TEXT PROVIDED

We know that if $Z_1,\dots,Z_n$ are iid with variance $\sigma^2$, then $$ \frac{1}{N}\sum Z_j\quad\text{has variance}\quad\sigma^2/N $$

Since the problem with Decision Trees is the high variance, we could try averaging several Decision Trees to produce a lower variance prediction.

Since Decision Trees have a very low bias, that low bias is retained when averaging.

Bagging

Notice that the Decision Tree has a much larger variance in cross validation.

We usually won't have access to many training sets to produce many different Decision Trees.

But we know from the Bootstrap process that by treating the data as an empirical distribution, we can simulate having many training sets.

This gives us bagging:

  1. Generate $B$ bootstrap samples $X^1,\dots,X^B$ from $X$
  2. Train models $\hat{f}^{*1},\dots,\hat{f}^{*B}$ on these samples.
  3. For the bagged model, use: $$ \hat{f}_{\text{bag}}(x) = \frac{1}{B}\sum\hat{f}^{*b}(x) $$

Using many trees is not in itself a risk for overfitting. In practice, sufficiently many that the error settles is good enough. Often $B=100$ forms a good balance between computational load and error reduction.

INFORMATION PROVIDED
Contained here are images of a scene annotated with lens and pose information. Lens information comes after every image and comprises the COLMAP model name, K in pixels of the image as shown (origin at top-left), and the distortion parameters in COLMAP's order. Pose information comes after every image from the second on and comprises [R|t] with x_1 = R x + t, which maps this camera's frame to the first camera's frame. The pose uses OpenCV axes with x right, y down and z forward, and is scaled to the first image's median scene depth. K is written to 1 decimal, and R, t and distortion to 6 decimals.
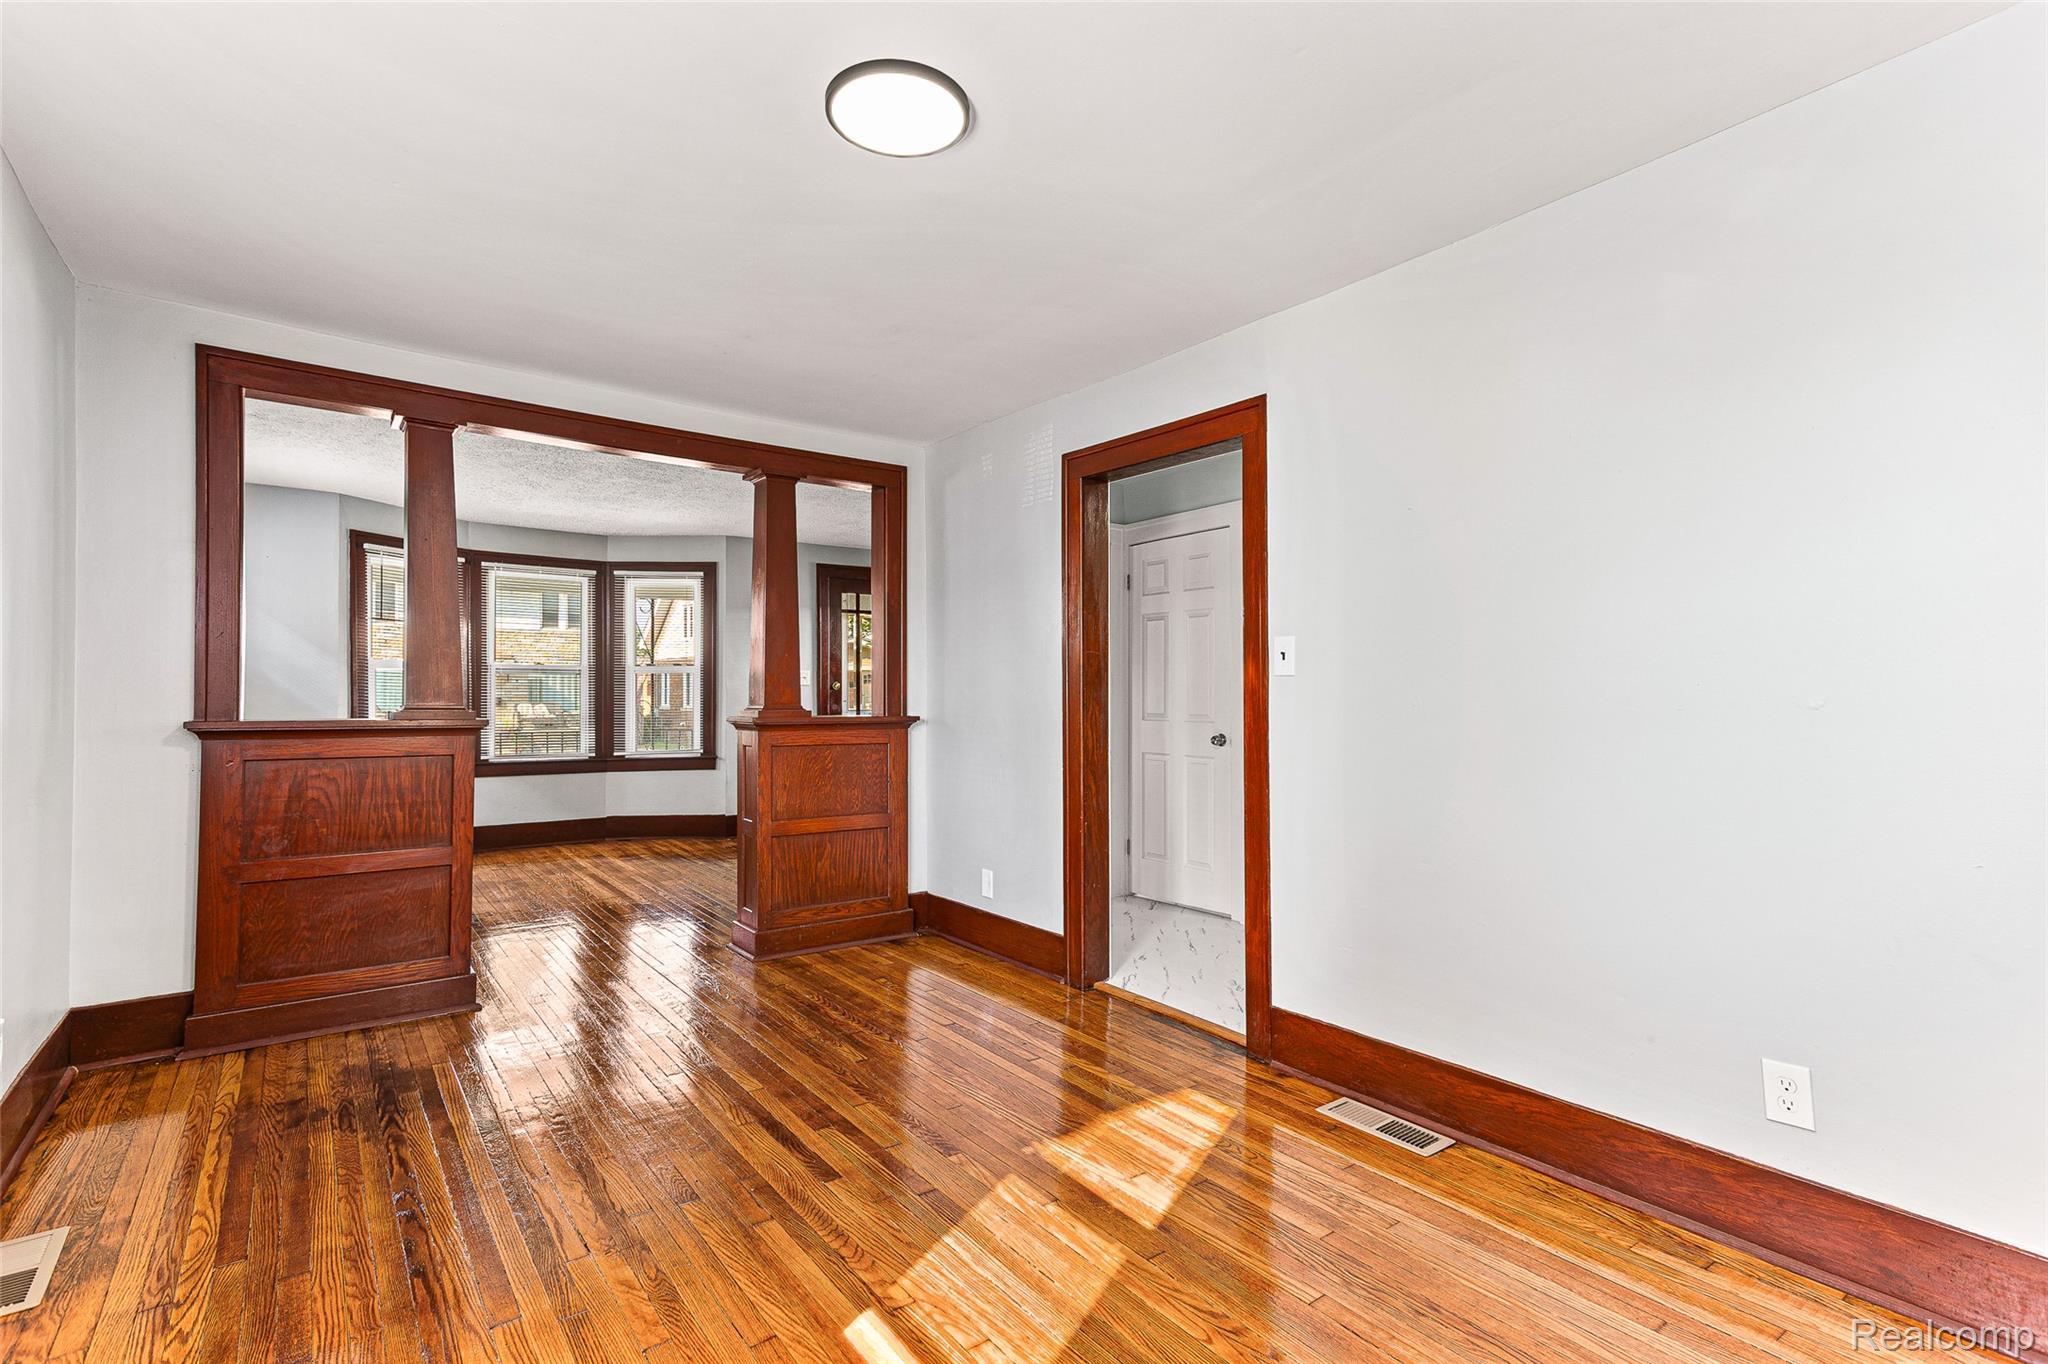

TASK TO CARRY OUT
Write the next part of the notes on bagging decision trees, starting right after the sentence ending "between computational load and error reduction."

TASK OUTPUT
Out of bag error estimation

When bagging, there is a trick that allows us to estimate validation error without cross-validation: out-of-bag validation (OOB)

For each component model $f^{*b}$, use $X\setminus X^b$ as a validation set. For a full validation score, average the scores from each components.

Random Forests

Bagged decision trees end up correlated with each other. This weakness can be handled by explicitly decorrelating the models. This adjustment produces the random forest models.

  1. Generate $B$ bootstrap samples $X^1,\dots,X^B$ from $X$.
  2. Generate random samples $I_1,\dots,I_B$ of the predictors.
  3. Train models $\hat{f}^{*b}$ on the subset $X^b[I_b]$.
  4. For the bagged model use: $$ \hat{f}_{rf}(x) = \frac{1}{B}\sum\hat{f}^{*b}(x[I_b]) $$

Usually, we use $|I_b|\approx\sqrt{p}$. Decreasing this size can help with data with many highhly correlated predictors.

Boosting

With boosting, the plan is to build each model to predict the residuals from the previous models and combine it using a scaling factor to keep the change slow. For regression, it looks like this:

  1. Fit $\hat{f}^1$ to training data $(X,y)$. Set $\hat{f}=\lambda\hat{f}^1$
  2. Calculate residuals $r = y-\hat{f}^1(X)$.
  3. Fit $\hat{f}^b$ to training data $(X,r)$.
  4. Update predictor $\hat{f}=\hat{f}+\lambda\hat{f}^b$.
  5. Update residuals $r = r - \lambda\hat{f}^b(X)$
  6. Loop back to 3.

The final model is $\sum\lambda\hat{f}^b$.

Commonly used boosting algorithms

AdaBoost

One of the earlier boosting algorithms, AdaBoost (Adaptive Boosting) adjusts $\lambda$ from step to step to adjust the speed of adaptation to the current state of the predictor and data.

AdaBoost is (according to Wikipedia) considered the best out-of-the-box classifier: best performance without tweaking and adjustments.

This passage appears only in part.